Azathioprine is an antagonist analogue purines and inhibits DNA synthesis in cell proliferation of T and B cells is immunosuppressive nonsteroidal most widely used in the treatment of MG, and can be used alone or as a ” saver steroids. ” It usually begins when low-dose glucocorticoids are insufficient to control the symptoms of patients required dose and unacceptable long-term (typically greater than 15 mg every other day). The onset of effect of azathioprine may take several months, between 3 and 10 months, although it can not be considered ineffective until you spend 18-24 months since its introduction. The initial dose is 50 mg / day weekly climb up to a dose of 2-3 mg / kg / day. If an idiosyncratic reaction appears as a flu-like syndrome the drug should be discontinued during the first two weeks. It has been associated with leucopenia, thrombocytopenia, nausea, vomiting, liver toxicity and risk of neoplasia, but it has been shown at high doses. They should perform analytical with liver function and blood count weekly for 4 weeks, then every 3 months the first year and then every 6 months. About 11% of the population are heterozygous and 0.3% homozygous for mutations in the thiopurine methyltransferase gene (TMPT) and have a higher induced myelosuppression having azathioprine risk. In case of low activity TMPT should modify the dose of Azathioprine.

Azathioprine has been linked to a lower rate of generalization in patients with ocular myasthenia being treated with azathioprine concomitantly with glucocorticoids.

It is the drug of choice in pregnant and breast-feeding.

There is no scientific evidence that azathioprine is contraindicated with intrauterine contraception.

* Mycophenolate mofetil

      Mycophenolate mofetil inhibits purine synthesis and inhibits replication of B and T lymphocytes can be used as “saving” of glucocorticoids, but is controversial rate decrease ocular myasthenia generalization in patients. Inciarse usually at doses of 1000 mg / day in case of ocular MG or 2000-2500 mg / day (maximum 3000 mg / day) divided into two doses if generalized MG. The beneficial effects are evident after a few weeks of their home employment. It has been linked with infections, myelosuppression and hepatotoxicity rarely. It should be performed weekly CBC analytical with the first 4 weeks, biweekly for two months, monthly during the first year and then every 6 months.

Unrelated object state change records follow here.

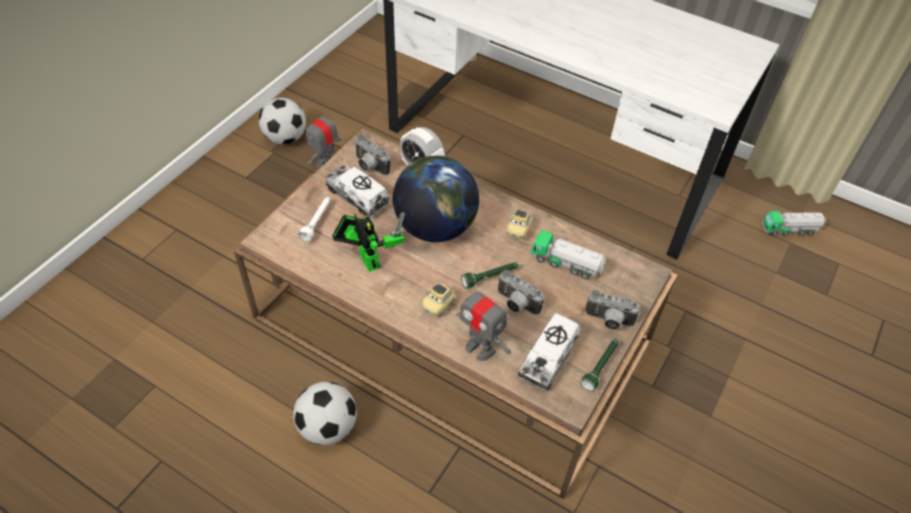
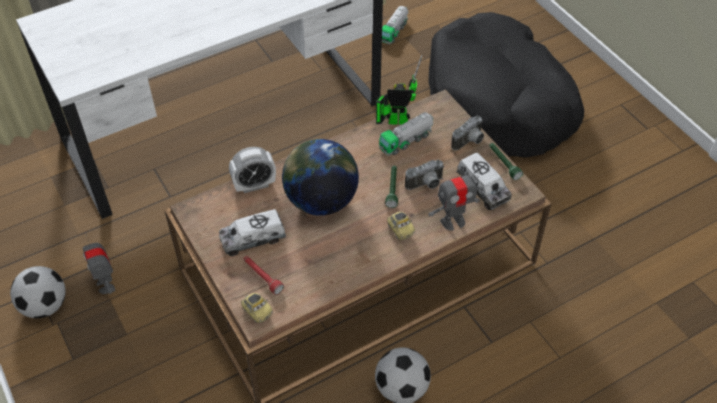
camera: 60 degrees left, 0 degrees up
(317, 221) = (262, 277): white flashlight -> red flashlight
(368, 258) = (325, 256): toy robot -> toy robot (394, 121)
(369, 166) = (222, 218): camera -> none
(518, 230) = (357, 153): toy car -> toy car (257, 311)
(776, 370) = (499, 103): none -> black dog bed

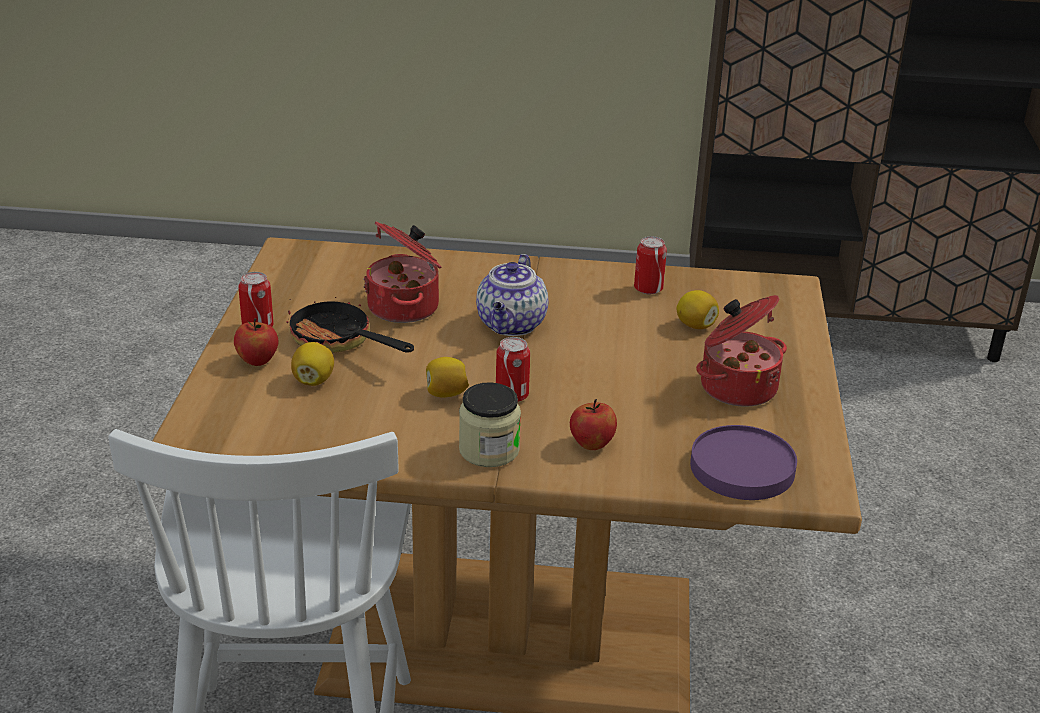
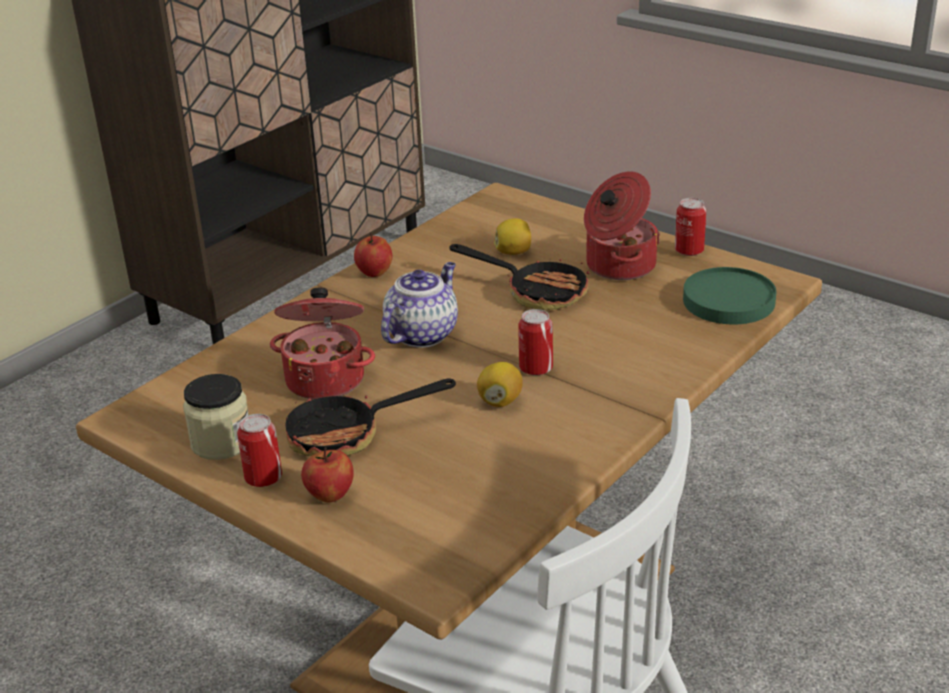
camera: 55 degrees left, 0 degrees up
(313, 380) = (403, 469): lemon -> none
(489, 450) = (610, 405): jar -> jar (221, 442)
(512, 325) = (422, 334): teapot -> teapot turned 105 degrees counterclockwise
(591, 444) = (643, 354): apple -> apple (374, 273)
(639, 357) = (536, 292): none -> frying pan
(648, 289) = (435, 253): can -> can (689, 251)
(743, 468) = (729, 301): purple plate -> green plate

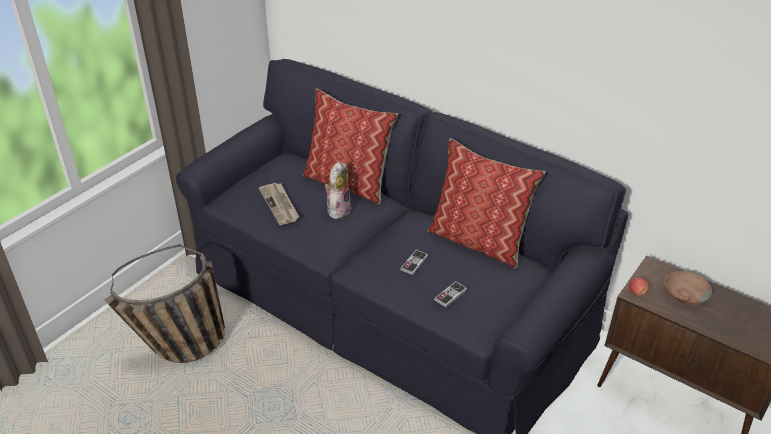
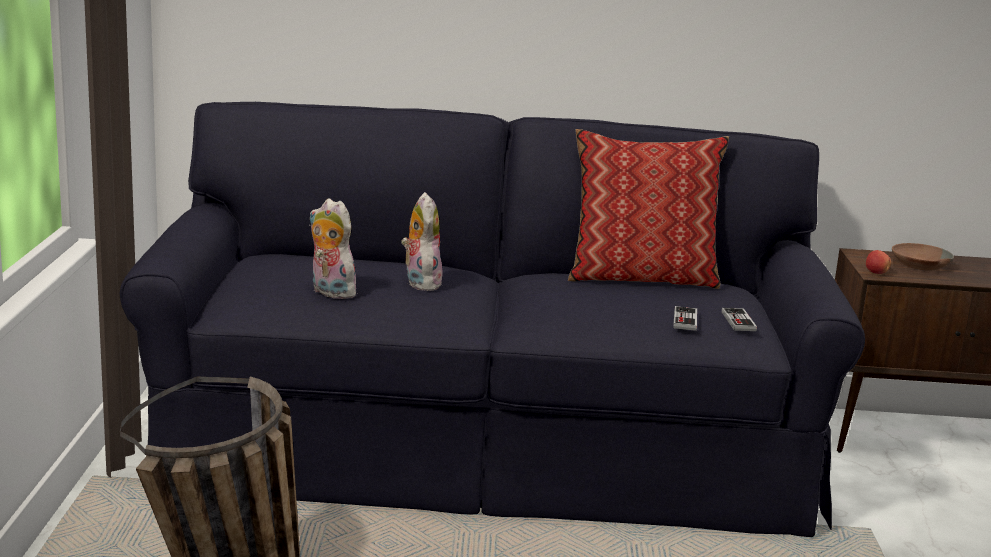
camera: 35 degrees left, 20 degrees down
(280, 205) = (329, 292): newspaper -> plush toy
(349, 183) = (394, 261): pillow -> none
(414, 263) = (598, 305): game controller -> game controller (738, 321)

* Cyclosporine A and Tacrolimus

Cyclosporin A and tacrolimus are inhibitors “calcineurítics” causing blocking the synthesis of IL-2 and other proteins essential for the function of T Cyclosporin A (4-6 mg / kg day in two divided doses) and cells Tacrolimus (3-5 mg / day) are therapeutic options for patients where it has failed the first line of immunosuppression with azathioprine and mycophenolate mofetil. They should take into account their potential side effects, especially nephrotoxicity and hypertension in patients treated with cyclosporin A.

It has been reported with tacrolimus clear benefit in patients with MG and anti-receptor antibody positive Ryanodine.

* Methotrexate

A small study showed a similar efficacy and tolerability Azathioprine as “glucocorticoid sparing” agent.

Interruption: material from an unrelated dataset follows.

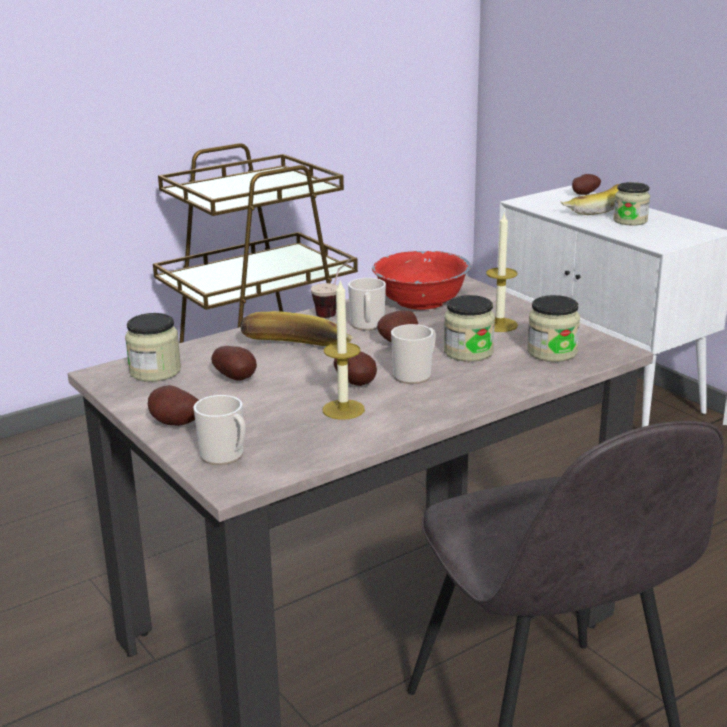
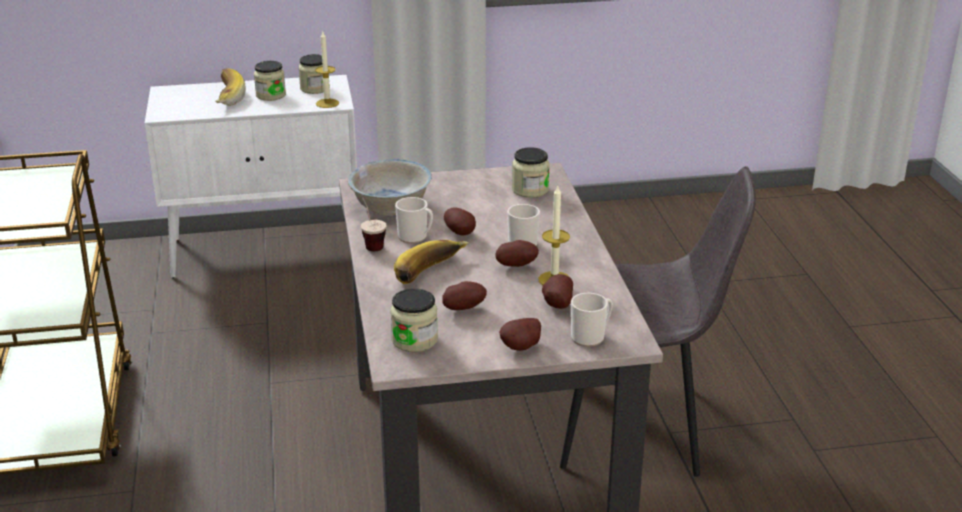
camera: 65 degrees left, 5 degrees up
(422, 301) = (391, 206): red bowl -> white bowl
(468, 352) = (502, 215): jar -> jar (315, 88)
(499, 325) = (466, 192): candle -> candle (327, 103)
(583, 194) = (183, 89): potato -> potato (556, 304)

* Other immunosuppressants

Cyclophosphamide, and Rituximab Etanercept have not been reported systematically to the treatment of ocular MG.

Cyclophosphamide (500 mg / m2 or 4 x 50 mg / kg) and Rituximab (1000 mg 2 doses separated by two weeks ev) are used in patients with severe and refractory to treatment MG.

Special mention Rituximab in patients with MG with anti-MuSK antibodies, which has become the drug of choice when remission is not achieved with corticosteroids.

– Immunoglobulins and plasmapheresis:

High doses of intravenous immunoglobulin (2g / kg in 2-5 days) and plasma (4-6 sessions) parts can be used in cases of exacerbation or myasthenic crisis, but its use is not recommended in patients with ocular myasthenia.

Some of the side effects of plasmapheresis are paresthesias, hypocalcemia induced citrate, infection, bleeding and thrombotic complications. The side effects of the infusion of immunoglobulins are headache, rash, aseptic meningitis, thrombotic risk in isolated cases and aplastic anemia.